Faulty transformers lead to closure of Joburg Metro Centre
The building caught fire on Saturday.
Johannesburg Mayor Kabelo Gwamanda delivers the State of the City Address at the Johannesburg council chambers in Braamfontein, 6 June. Pic Neil McCartney
Faulty transformers have led to the immediate closure of the Johannesburg Metro Centre, after the building caught fire on Saturday.
The building, located in Braamfontein, housed offices for city mayor Kabelo Gwamanda, city manager Floyd Brink, and Speaker Colleen Makhubele. They have been moved out of the building.
Brink and Joburg Property Company CEO Helen Botes and other officials were expected to brief the media on the fire but postponed the briefing due to “unforeseen circumstances”.
“The briefing will be rescheduled in the next 48 hours,” read a statement.
— Joburg Property Company SOC Ltd (JPC) (@jhbproperty) September 19, 2023
In a leaked internal memo reportedly signed by Botes, she recommended the building be closed, and officials given alternative workspace.
“Last week, the service provider determined, that the transformers are problematic. We are awaiting a full diagnostic report, from the service provider, in this regard.
“The Engineer’s Report of 2019, which we submitted to the council, flagged this issue. It also stated that the transformers were 40 years old, at that time,” it read.
Fires continue to wreak havoc
Saturday’s fire adds to a concerning trend of fire outbreaks in the city’s CBD over the last few weeks.
In August, at least 77 people died in a tragic incident when a fire broke out in the Usindiso Building last week. Among the deceased were 12 children.
Another fire broke out two blocks away from the building last week. The fire broke out on the first floor of a three-story suspected hijacked building where residents had set up shacks.
EMS spokesperson Xolile Khumalo told The Citizen there were no injuries and everyone was evacuated.
Commission of inquiry into the fire
Gauteng premier Panyaza Lesufi appointed a commission of inquiry into the fire at the Usindiso building in accordance with the provisions of the Constitution.
Lesufi said the primary objective of the commission was to conduct a comprehensive investigation to uncover potential factors contributing to the tragic incident.
“We felt that a complete and comprehensive probe was necessary to mitigate the chances of something similar happening again.
“It will be allowed to conduct its work without any undue political interference from anyone and will be given all the necessary logistical support by the Gauteng Provincial Government,” said Lesufi.
The commission’s work would be carried out in two distinct phases, he said.
“The first phase will examine the circumstances surrounding the Usindiso Building, while the second phase will focus on determining accountability for the resulting loss of life and injuries.
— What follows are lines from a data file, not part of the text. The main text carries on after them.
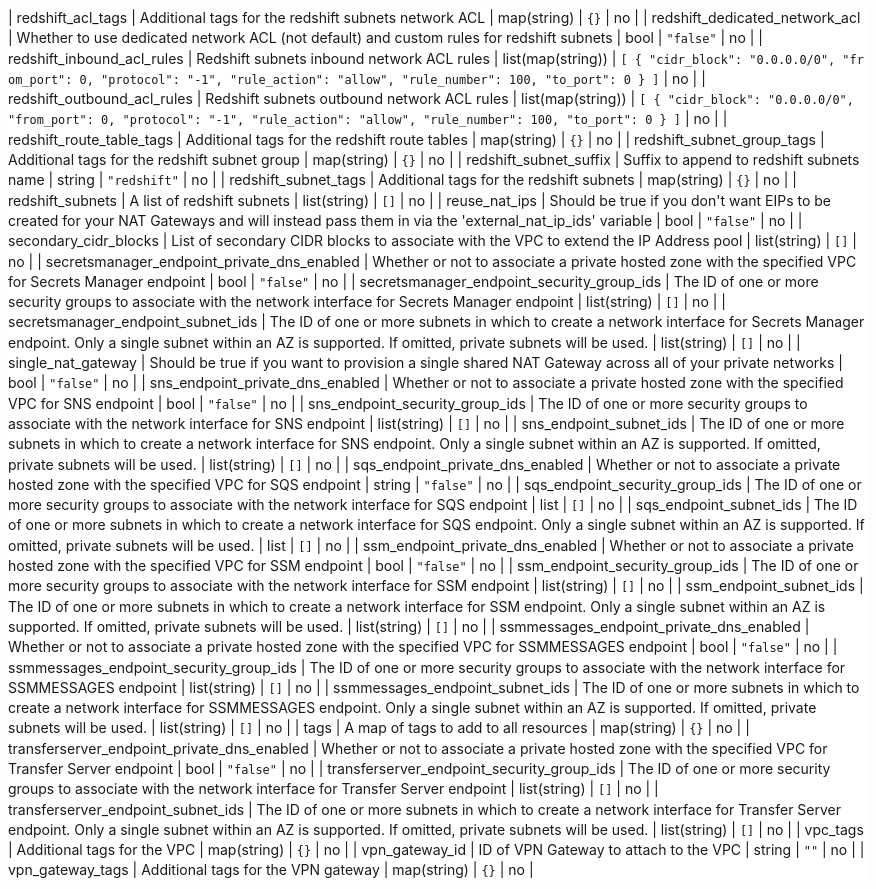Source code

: | redshift\_acl\_tags | Additional tags for the redshift subnets network ACL | map(string) | `{}` | no |
| redshift\_dedicated\_network\_acl | Whether to use dedicated network ACL (not default) and custom rules for redshift subnets | bool | `"false"` | no |
| redshift\_inbound\_acl\_rules | Redshift subnets inbound network ACL rules | list(map(string)) | `[ { "cidr_block": "0.0.0.0/0", "from_port": 0, "protocol": "-1", "rule_action": "allow", "rule_number": 100, "to_port": 0 } ]` | no |
| redshift\_outbound\_acl\_rules | Redshift subnets outbound network ACL rules | list(map(string)) | `[ { "cidr_block": "0.0.0.0/0", "from_port": 0, "protocol": "-1", "rule_action": "allow", "rule_number": 100, "to_port": 0 } ]` | no |
| redshift\_route\_table\_tags | Additional tags for the redshift route tables | map(string) | `{}` | no |
| redshift\_subnet\_group\_tags | Additional tags for the redshift subnet group | map(string) | `{}` | no |
| redshift\_subnet\_suffix | Suffix to append to redshift subnets name | string | `"redshift"` | no |
| redshift\_subnet\_tags | Additional tags for the redshift subnets | map(string) | `{}` | no |
| redshift\_subnets | A list of redshift subnets | list(string) | `[]` | no |
| reuse\_nat\_ips | Should be true if you don't want EIPs to be created for your NAT Gateways and will instead pass them in via the 'external_nat_ip_ids' variable | bool | `"false"` | no |
| secondary\_cidr\_blocks | List of secondary CIDR blocks to associate with the VPC to extend the IP Address pool | list(string) | `[]` | no |
| secretsmanager\_endpoint\_private\_dns\_enabled | Whether or not to associate a private hosted zone with the specified VPC for Secrets Manager endpoint | bool | `"false"` | no |
| secretsmanager\_endpoint\_security\_group\_ids | The ID of one or more security groups to associate with the network interface for Secrets Manager endpoint | list(string) | `[]` | no |
| secretsmanager\_endpoint\_subnet\_ids | The ID of one or more subnets in which to create a network interface for Secrets Manager endpoint. Only a single subnet within an AZ is supported. If omitted, private subnets will be used. | list(string) | `[]` | no |
| single\_nat\_gateway | Should be true if you want to provision a single shared NAT Gateway across all of your private networks | bool | `"false"` | no |
| sns\_endpoint\_private\_dns\_enabled | Whether or not to associate a private hosted zone with the specified VPC for SNS endpoint | bool | `"false"` | no |
| sns\_endpoint\_security\_group\_ids | The ID of one or more security groups to associate with the network interface for SNS endpoint | list(string) | `[]` | no |
| sns\_endpoint\_subnet\_ids | The ID of one or more subnets in which to create a network interface for SNS endpoint. Only a single subnet within an AZ is supported. If omitted, private subnets will be used. | list(string) | `[]` | no |
| sqs\_endpoint\_private\_dns\_enabled | Whether or not to associate a private hosted zone with the specified VPC for SQS endpoint | string | `"false"` | no |
| sqs\_endpoint\_security\_group\_ids | The ID of one or more security groups to associate with the network interface for SQS endpoint | list | `[]` | no |
| sqs\_endpoint\_subnet\_ids | The ID of one or more subnets in which to create a network interface for SQS endpoint. Only a single subnet within an AZ is supported. If omitted, private subnets will be used. | list | `[]` | no |
| ssm\_endpoint\_private\_dns\_enabled | Whether or not to associate a private hosted zone with the specified VPC for SSM endpoint | bool | `"false"` | no |
| ssm\_endpoint\_security\_group\_ids | The ID of one or more security groups to associate with the network interface for SSM endpoint | list(string) | `[]` | no |
| ssm\_endpoint\_subnet\_ids | The ID of one or more subnets in which to create a network interface for SSM endpoint. Only a single subnet within an AZ is supported. If omitted, private subnets will be used. | list(string) | `[]` | no |
| ssmmessages\_endpoint\_private\_dns\_enabled | Whether or not to associate a private hosted zone with the specified VPC for SSMMESSAGES endpoint | bool | `"false"` | no |
| ssmmessages\_endpoint\_security\_group\_ids | The ID of one or more security groups to associate with the network interface for SSMMESSAGES endpoint | list(string) | `[]` | no |
| ssmmessages\_endpoint\_subnet\_ids | The ID of one or more subnets in which to create a network interface for SSMMESSAGES endpoint. Only a single subnet within an AZ is supported. If omitted, private subnets will be used. | list(string) | `[]` | no |
| tags | A map of tags to add to all resources | map(string) | `{}` | no |
| transferserver\_endpoint\_private\_dns\_enabled | Whether or not to associate a private hosted zone with the specified VPC for Transfer Server endpoint | bool | `"false"` | no |
| transferserver\_endpoint\_security\_group\_ids | The ID of one or more security groups to associate with the network interface for Transfer Server endpoint | list(string) | `[]` | no |
| transferserver\_endpoint\_subnet\_ids | The ID of one or more subnets in which to create a network interface for Transfer Server endpoint. Only a single subnet within an AZ is supported. If omitted, private subnets will be used. | list(string) | `[]` | no |
| vpc\_tags | Additional tags for the VPC | map(string) | `{}` | no |
| vpn\_gateway\_id | ID of VPN Gateway to attach to the VPC | string | `""` | no |
| vpn\_gateway\_tags | Additional tags for the VPN gateway | map(string) | `{}` | no |
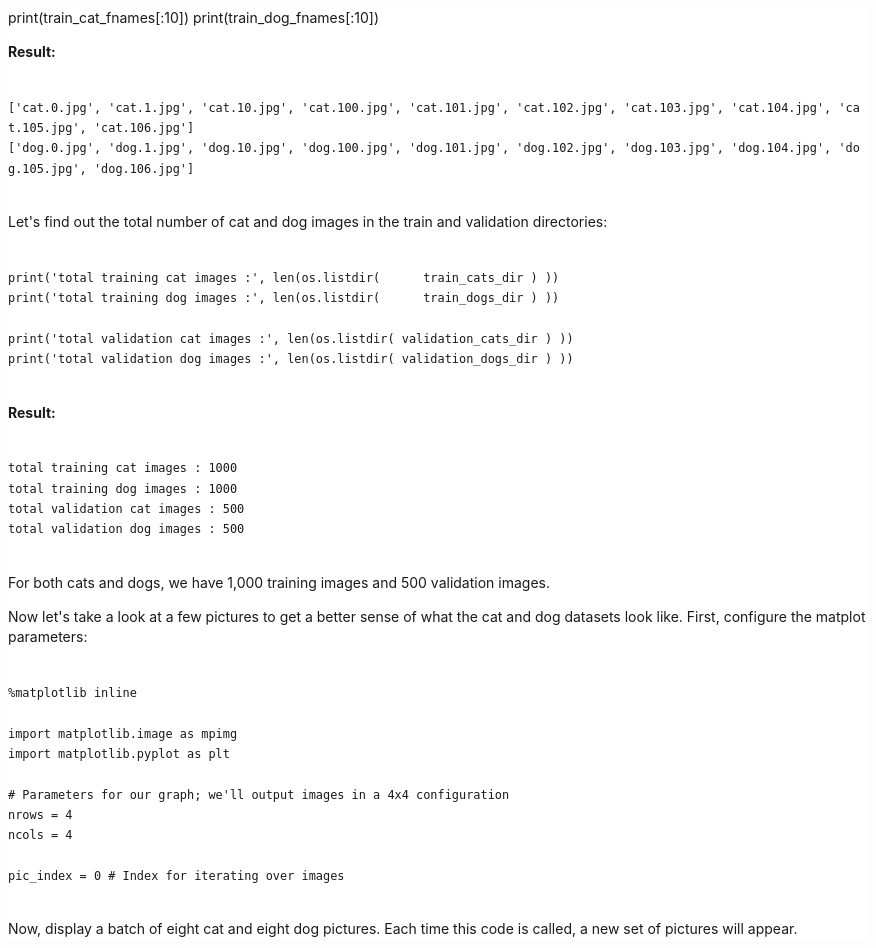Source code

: print(train_cat_fnames[:10])
print(train_dog_fnames[:10])

</code></pre>

**Result:**

<pre><code>
['cat.0.jpg', 'cat.1.jpg', 'cat.10.jpg', 'cat.100.jpg', 'cat.101.jpg', 'cat.102.jpg', 'cat.103.jpg', 'cat.104.jpg', 'cat.105.jpg', 'cat.106.jpg']
['dog.0.jpg', 'dog.1.jpg', 'dog.10.jpg', 'dog.100.jpg', 'dog.101.jpg', 'dog.102.jpg', 'dog.103.jpg', 'dog.104.jpg', 'dog.105.jpg', 'dog.106.jpg']

</code></pre>

Let's find out the total number of cat and dog images in the train and validation directories:


<pre><code>
print('total training cat images :', len(os.listdir(      train_cats_dir ) ))
print('total training dog images :', len(os.listdir(      train_dogs_dir ) ))

print('total validation cat images :', len(os.listdir( validation_cats_dir ) ))
print('total validation dog images :', len(os.listdir( validation_dogs_dir ) ))

</code></pre>

**Result:**

<pre><code>
total training cat images : 1000
total training dog images : 1000
total validation cat images : 500
total validation dog images : 500

</code></pre>

For both cats and dogs, we have 1,000 training images and 500 validation images.

Now let's take a look at a few pictures to get a better sense of what the cat and dog datasets look like. First, configure the matplot parameters:

<pre><code>
%matplotlib inline

import matplotlib.image as mpimg
import matplotlib.pyplot as plt

# Parameters for our graph; we'll output images in a 4x4 configuration
nrows = 4
ncols = 4

pic_index = 0 # Index for iterating over images

</code></pre>

Now, display a batch of eight cat and eight dog pictures. Each time this code is called, a new set of pictures will appear.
Furthermore, the commission will make recommendations regarding necessary actions and responsible parties, addressing all pertinent matters within the scope of the inquiry.”
Lesufi said the timeline for the commission’s work would be from October 1 to November 30.
He said the commission would submit its report on the first phase of the inquiry by December 30.
“The second part of the investigation will commence on January 1 and end on March 31 2024. The commission will then prepare and submit a report with the second part of the investigation before or by April 30 2024,” said the premier.